Joseph Mallord William Turner

Manchester Churches; And a Sailing Boat


In Tate Britain

Prints and Drawings Room

View by appointment
Joseph Mallord William Turner 1775–1851
Graphite on paper
Support: 96 × 59 mm
Accepted by the nation as part of the Turner Bequest 1856
Turner Bequest CCLXV 53 a

Catalogue entry

These three church towers were all sketched at Manchester, which Turner passed through on his journey north to Scotland.
At the left, inscribed ‘St John’, is the tower of St John’s, Byrom Street, which was built by Edward Byrom, consecrated in 1769 and demolished in 1928. A comparison of Turner’s sketch with an engraving in Joseph Aston’s A Picture of Manchester, confirms the identification.1 The middle tower, inscribed ‘St Mat’, is St Matthew, Campfield on Liverpool Road, close by to St Johns.

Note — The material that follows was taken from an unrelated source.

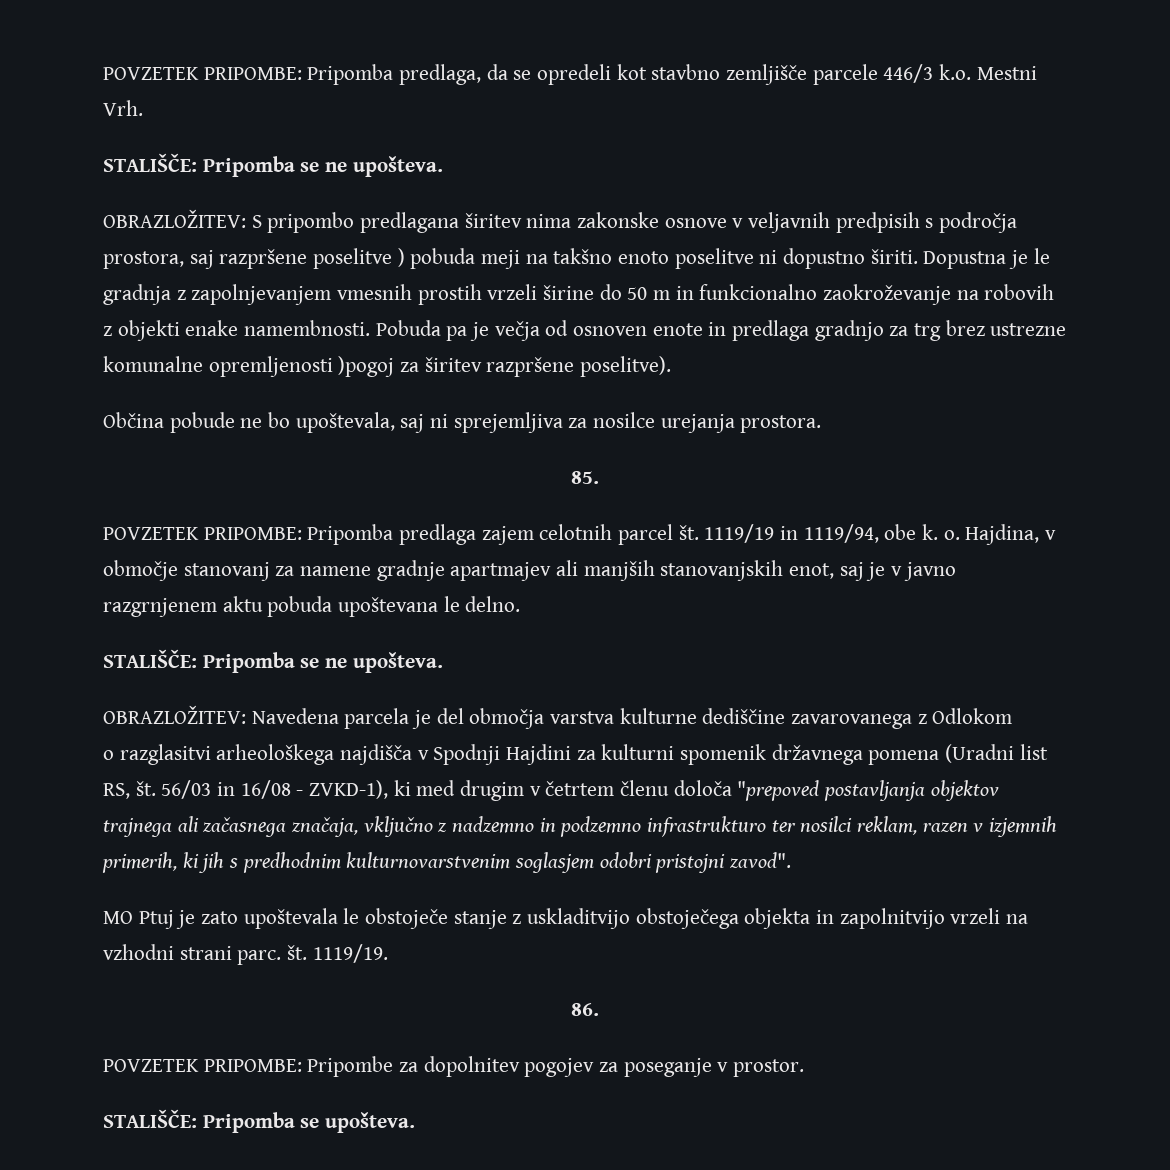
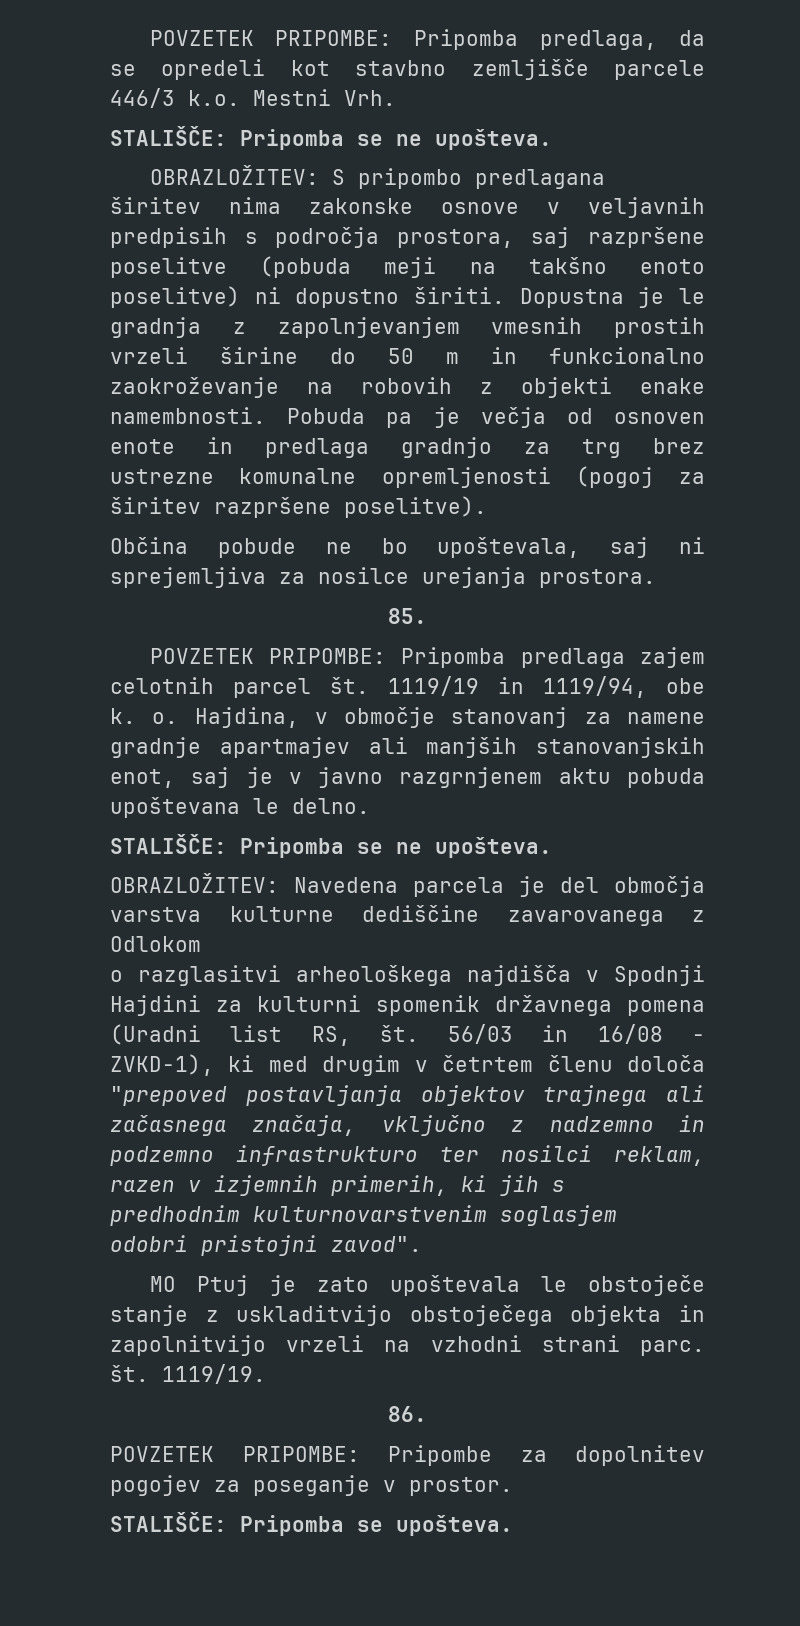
[397,248,476,269] ) pobuda -> [260,256,352,278] (pobuda
[674,248,754,269] poselitve -> [110,286,240,308] poselitve)
[338,356,395,377] )pogoj -> [575,466,654,488] (pogoj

The church was consecrated in 1825 and closed in 1950.2 The tower at the right is not labelled, making identification less certain. A reasonable match, however, can be made with St Mary’s church, consecrated in 1756 and situated between Deansgate and the River Irwell and therefore not far from St Johns and St Matthews. The church was notable for having the highest spire in Manchester.3
The three churches all stood in the same area of Manchester and could have been visited within a few minutes of each other, making this side-by-side comparison easy. The churches, especially St Matthews, are close to Manchester’s Liverpool Road Railway Station, adding further circumstantial evidence that Turner may have travelled between Liverpool and Manchester by train (see Tate D25763; Turner Bequest CCLXVI 1a).4 Turner’s other sketches of Manchester were all made within a short distance between here and the Collegiate Church (now Cathedral) (folio 34; D25702).
Turner filled the left over space at the bottom of the page with a sketch of a sailing boat. This may have been made on a separate occasion.

Thomas Ardill
September 2011

Joseph Aston, A Picture of Manchester, third edition, Manchester 1826, p.92 reproduced.
This church is also recognisable from an engraving; Aston 1826, between pp.104–105 reproduced.
Ibid, p.89. Reproduced p.88.
Thomas Ardill, ‘Turner in Liverpool, 1831’, Turner Society News, no.112, August 2009, pp.12–14.